* INSTRUCTIONS TO FOLLOW: What you produce should be every line from the data that includes "Schuldhulp".

(INFORMATION SUPPLIED Opens)

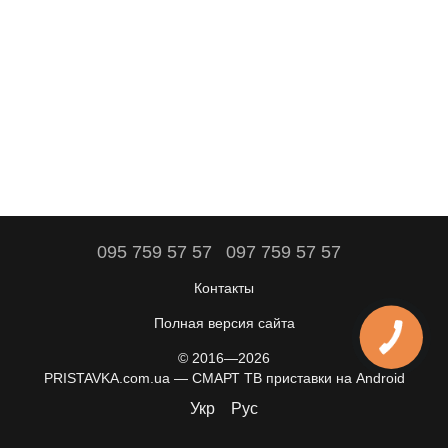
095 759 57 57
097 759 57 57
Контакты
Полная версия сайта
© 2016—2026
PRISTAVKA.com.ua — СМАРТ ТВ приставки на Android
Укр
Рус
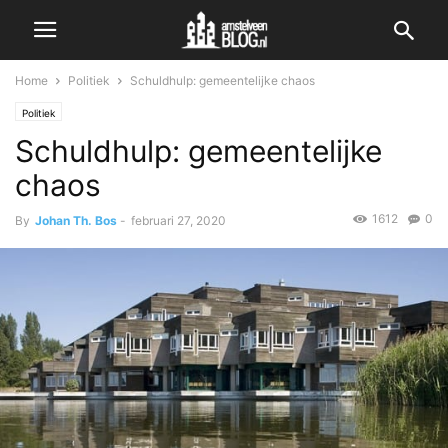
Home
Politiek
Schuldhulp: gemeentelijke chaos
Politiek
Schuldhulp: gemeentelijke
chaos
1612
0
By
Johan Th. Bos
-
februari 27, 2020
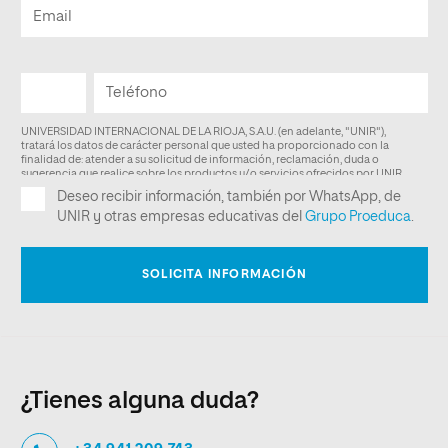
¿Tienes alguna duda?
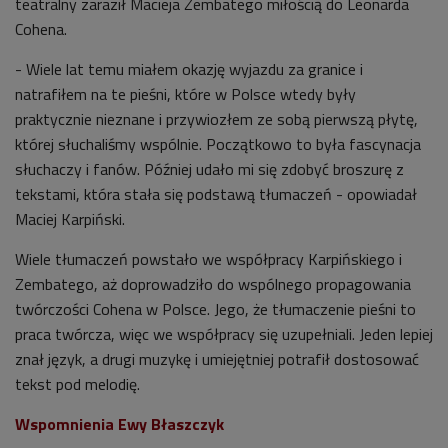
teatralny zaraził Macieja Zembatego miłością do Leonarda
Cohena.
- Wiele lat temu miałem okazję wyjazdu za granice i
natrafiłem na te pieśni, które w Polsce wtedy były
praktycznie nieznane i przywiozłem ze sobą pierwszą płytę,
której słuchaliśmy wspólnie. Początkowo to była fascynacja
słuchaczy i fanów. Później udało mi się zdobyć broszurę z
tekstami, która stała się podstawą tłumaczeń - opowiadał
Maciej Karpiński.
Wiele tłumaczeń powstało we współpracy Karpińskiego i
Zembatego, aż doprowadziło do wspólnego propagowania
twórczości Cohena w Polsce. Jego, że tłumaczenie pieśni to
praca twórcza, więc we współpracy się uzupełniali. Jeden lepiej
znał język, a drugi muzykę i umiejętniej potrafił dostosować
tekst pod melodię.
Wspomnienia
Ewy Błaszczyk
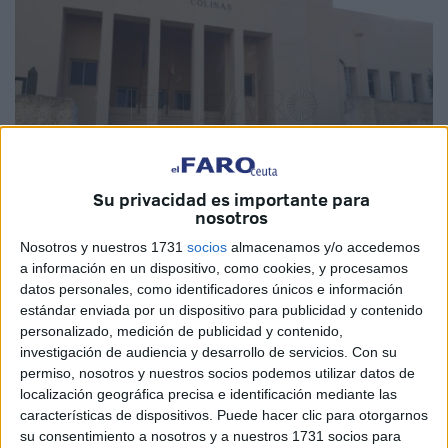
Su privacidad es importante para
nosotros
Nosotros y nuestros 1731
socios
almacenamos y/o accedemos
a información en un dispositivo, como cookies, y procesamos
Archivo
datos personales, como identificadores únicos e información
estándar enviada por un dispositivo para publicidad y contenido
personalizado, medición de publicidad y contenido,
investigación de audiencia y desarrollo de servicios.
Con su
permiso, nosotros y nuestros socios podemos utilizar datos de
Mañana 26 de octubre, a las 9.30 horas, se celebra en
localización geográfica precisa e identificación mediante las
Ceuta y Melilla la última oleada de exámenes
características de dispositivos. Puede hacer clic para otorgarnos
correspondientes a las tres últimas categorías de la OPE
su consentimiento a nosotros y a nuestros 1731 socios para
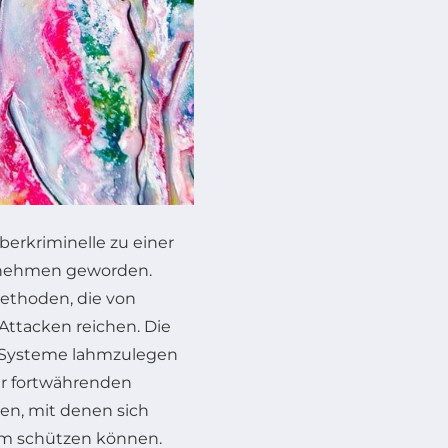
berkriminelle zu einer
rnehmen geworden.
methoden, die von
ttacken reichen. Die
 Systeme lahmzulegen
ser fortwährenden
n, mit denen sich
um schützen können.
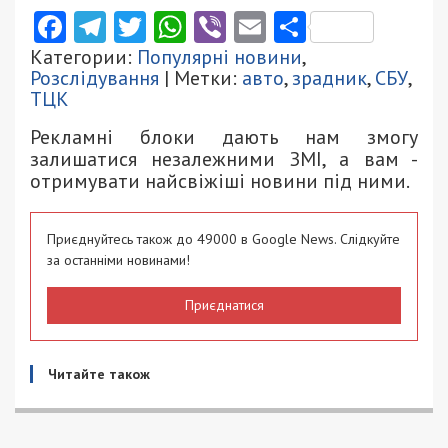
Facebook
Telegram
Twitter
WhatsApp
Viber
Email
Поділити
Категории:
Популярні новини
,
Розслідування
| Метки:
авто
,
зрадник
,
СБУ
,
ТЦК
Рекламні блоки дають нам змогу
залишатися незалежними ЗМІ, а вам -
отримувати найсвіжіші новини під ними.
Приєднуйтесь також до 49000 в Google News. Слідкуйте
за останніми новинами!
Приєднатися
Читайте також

(INFORMATION SUPPLIED Closes)
(INFORMATION SUPPLIED Opens)

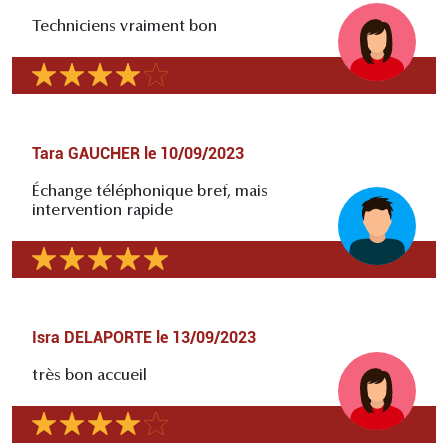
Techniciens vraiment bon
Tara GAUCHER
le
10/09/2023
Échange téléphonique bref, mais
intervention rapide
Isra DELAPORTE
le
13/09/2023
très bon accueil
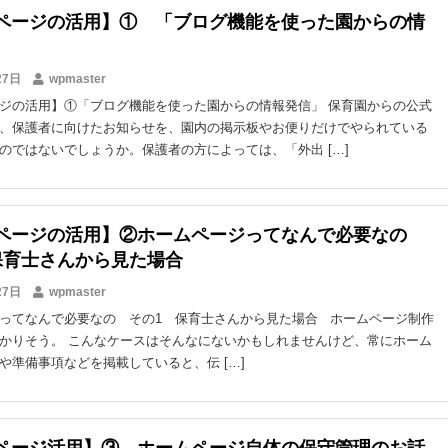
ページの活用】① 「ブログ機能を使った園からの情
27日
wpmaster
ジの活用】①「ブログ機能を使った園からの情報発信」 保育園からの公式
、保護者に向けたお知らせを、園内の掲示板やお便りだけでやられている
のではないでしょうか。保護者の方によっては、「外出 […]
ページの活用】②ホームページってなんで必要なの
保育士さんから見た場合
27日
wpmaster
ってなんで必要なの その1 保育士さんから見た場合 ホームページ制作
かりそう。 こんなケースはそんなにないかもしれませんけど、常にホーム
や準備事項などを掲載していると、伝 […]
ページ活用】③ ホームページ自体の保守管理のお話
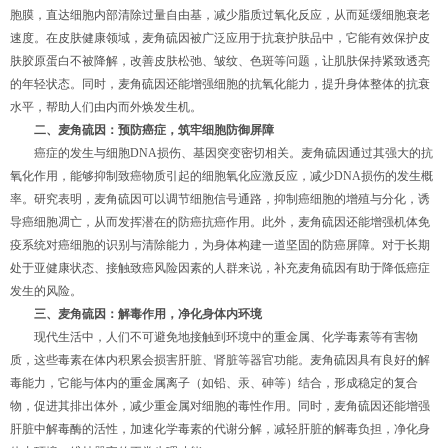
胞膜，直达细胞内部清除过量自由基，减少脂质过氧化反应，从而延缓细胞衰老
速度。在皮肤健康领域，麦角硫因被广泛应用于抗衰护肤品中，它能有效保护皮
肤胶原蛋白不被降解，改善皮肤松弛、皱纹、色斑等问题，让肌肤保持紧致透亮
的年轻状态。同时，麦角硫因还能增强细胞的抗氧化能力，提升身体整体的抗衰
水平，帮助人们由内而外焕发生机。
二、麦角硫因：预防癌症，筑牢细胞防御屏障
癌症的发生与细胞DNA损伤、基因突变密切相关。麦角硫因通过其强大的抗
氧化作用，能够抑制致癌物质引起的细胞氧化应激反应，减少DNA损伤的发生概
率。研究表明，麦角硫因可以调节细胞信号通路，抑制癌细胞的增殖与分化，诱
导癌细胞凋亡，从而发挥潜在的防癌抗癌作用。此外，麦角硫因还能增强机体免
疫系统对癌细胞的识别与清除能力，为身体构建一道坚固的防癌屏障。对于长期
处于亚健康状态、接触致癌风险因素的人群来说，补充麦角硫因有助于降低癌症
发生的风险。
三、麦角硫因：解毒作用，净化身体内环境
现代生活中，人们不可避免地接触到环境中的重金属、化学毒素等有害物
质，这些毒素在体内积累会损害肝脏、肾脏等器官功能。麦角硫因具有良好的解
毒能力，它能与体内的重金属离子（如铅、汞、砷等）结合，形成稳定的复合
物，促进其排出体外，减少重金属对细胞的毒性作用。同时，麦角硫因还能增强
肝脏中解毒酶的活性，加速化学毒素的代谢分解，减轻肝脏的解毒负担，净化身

(INFORMATION SUPPLIED Closes)

* EXERCISE ANSWER:
Schuldhulp: gemeentelijke chaos
Schuldhulp: gemeentelijke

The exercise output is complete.